If You Have Children, Talk to Them

The importance of normalizing discussions about the 4 Ss with children.

On November 12, 2022, I had the pleasure of giving the keynote speech at the launch of the Muslim Mental Health Institute of Canada in Winnipeg, Manitoba. It was quite a beautiful gathering where a dynamic group of thought leaders from Canada and the United States engaged in powerful and honest, yet difficult conversations about issues that are not commonly talked about in the Muslim community—topics like domestic violence, addiction, sexual orientation and gender identity, religious trauma, and suicide.

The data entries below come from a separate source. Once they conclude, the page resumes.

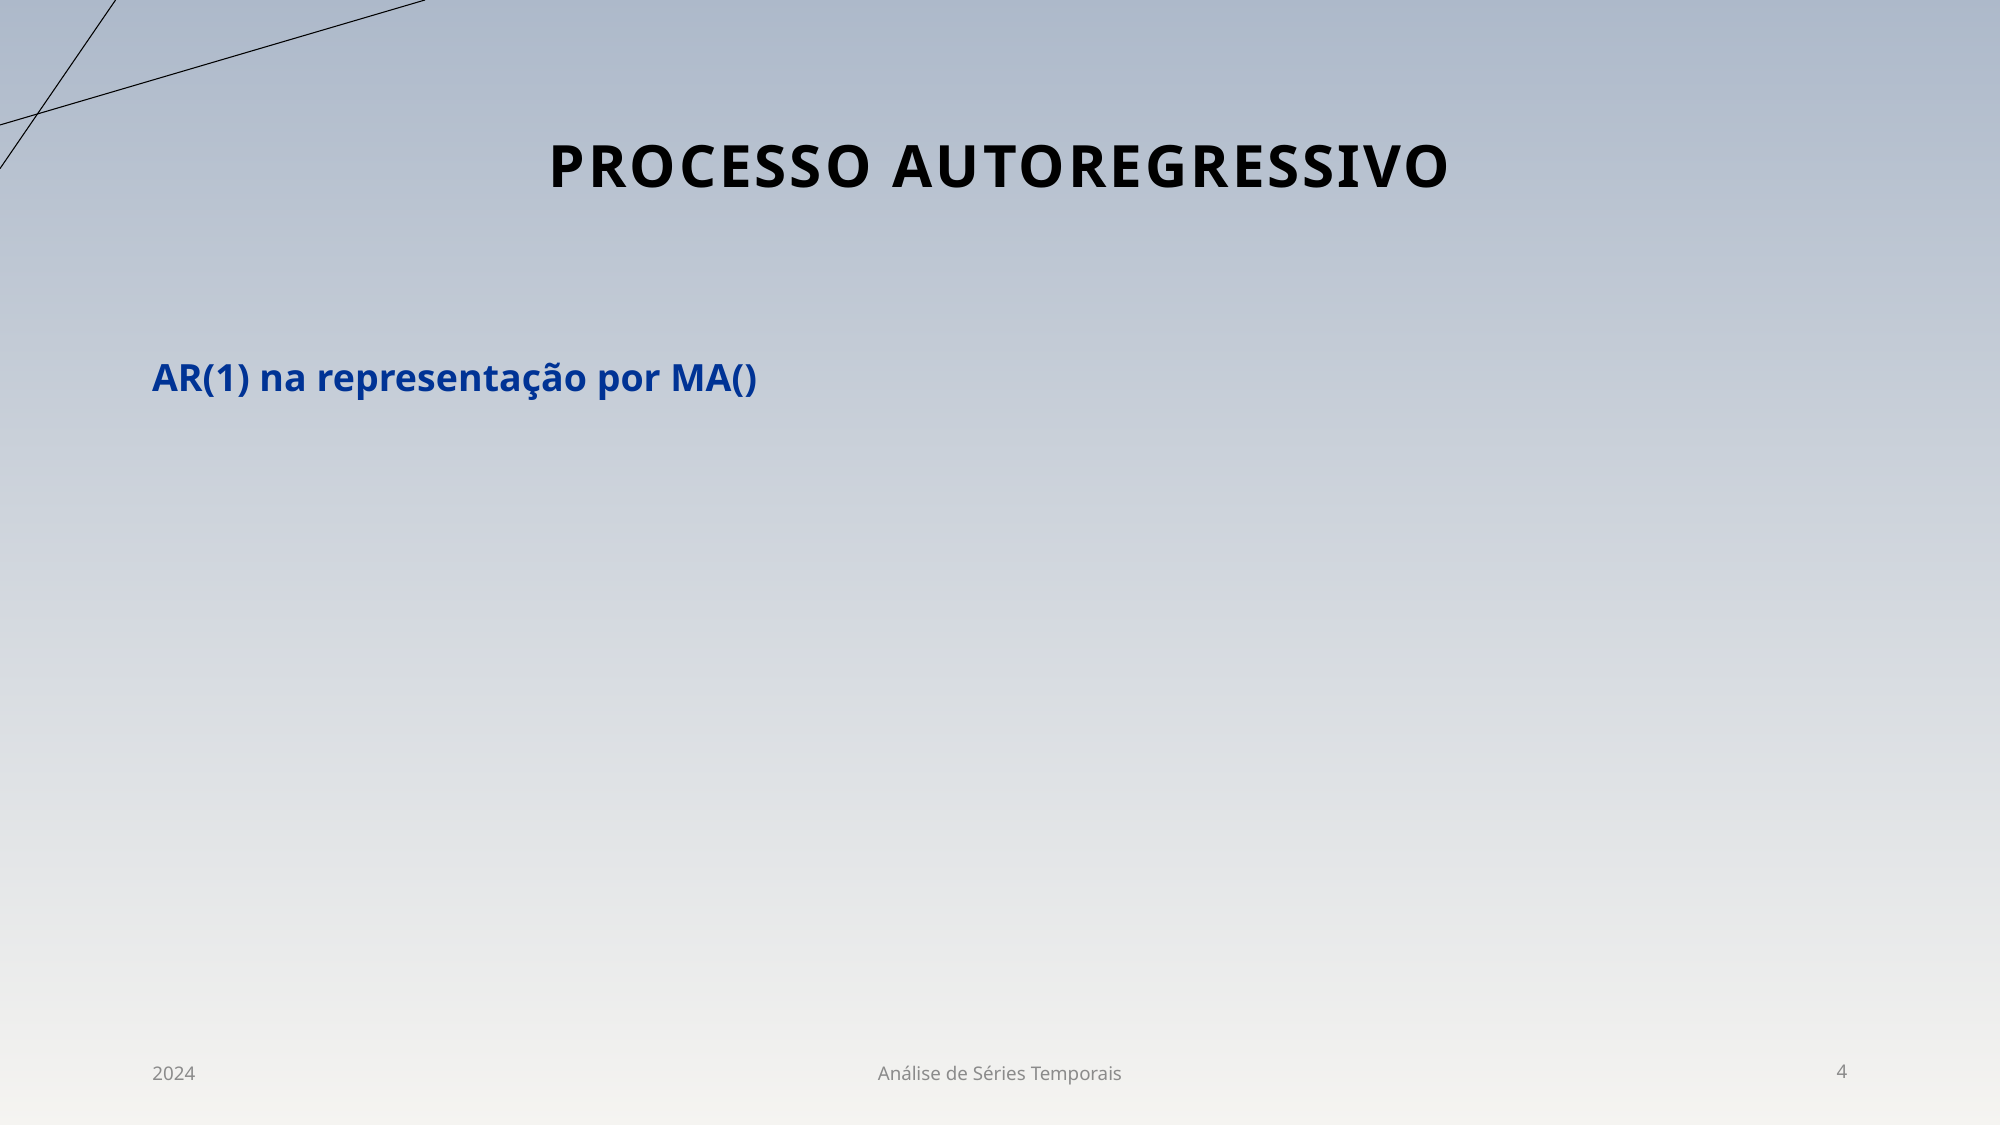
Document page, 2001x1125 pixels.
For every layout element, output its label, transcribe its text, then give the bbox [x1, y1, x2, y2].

slide_number 2024 [137, 1042, 588, 1103]
footer Análise de Séries Temporais [662, 1042, 1338, 1103]
slide_number 4 [1412, 1042, 1863, 1103]
title ProCESSO AUTOREGRESSIVO [137, 59, 1863, 278]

The stigma surrounding mental health is not unique to the followers of Islam. In fact, it stems from the cultures and backgrounds individuals come from rather than from the religion itself. Both the teachings of the Quran and the traditions of prophet Muhammad encourage individuals to speak up, express their emotions, and engage in healing dialogues no matter how “uncomfortable” they might be.

I have asked colleagues and youth from different faith backgrounds about topics that lead to heated discussions and even unnecessary family conflict, and the 4 issues that keep coming up as causing the most distress for our children are the same that make us the most anxious and defensive. In my opinion, this should be a reason to engage in, rather than shy away from, these discussions.

The 4 themes that I have identified as sources of internal struggles for youth and external struggles with their parents are the 4 Ss:

  1. Spirituality: Children are curious, and they have the right to ask questions about God. For the most part, however, they are told that God is a “red line” and that they should not question any aspect of their religion, faith, or spirituality.
  2. Sexuality: Children might have thoughts, feelings, and behaviors that have to do with them trying to explore and figure out who they are. Some might act on impulses that can get them into trouble with their parents. Sexual education is not usually a topic of conversation between family members, and any reference to puberty or normal human attractions often lead to awkward and angry interactions between children and their parents.
  3. Substance use: Many children, especially in their teenage years, might try using alcohol and/or other substances out of boredom or curiosity, due to peer pressure, or in an effort to fill an emotional void. They will likely then get punished by their family or penalized by the system that failed to provide them with other healthy and attractive alternatives. Individuals usually “act out” because of either missing a basic need or lacking a crucial coping skill. It is better to work through these issues than it is to ignore or criminalize them.
  4. Suicide: This is the worst outcome of human despair, and it can devastate or break down the family unit. When our children feel that they have no choices and no resources, they might see no other exit out of their misery than to resort to self-harm. The problem with suicide is that it is a permanent “solution” to suffering. No parent wants to bury their child, but suicide is a topic that is seldom discussed in the family context.

If we do not make our homes safe for our children to talk about issues that weigh heavily on their minds, hearts, and souls, we might lose them. I urge you to love your children; equip them with healthy and safe tools so they can face these challenges with confidence and grace; and let them know that your door is always open for them and that you welcome them as they are. We love our children unconditionally.

It takes a whole village to keep its children safe. Parents, teachers, and religious and community leaders will serve these young souls well if they collaborate with psychosocial workers and mental health clinicians to normalize these discussions at home, in schools, and in places of worship.

I urge you all to not neglect your children or push them away, because you might otherwise end up attending their funeral. That is why initiatives like the Muslim Mental Health Institute of Canada are very important, because this cycle needs to be broken.

Dr Reda is a psychiatrist in Colorado. He is the author of The Wounded Healer: The Pain and Joy of Caregiving.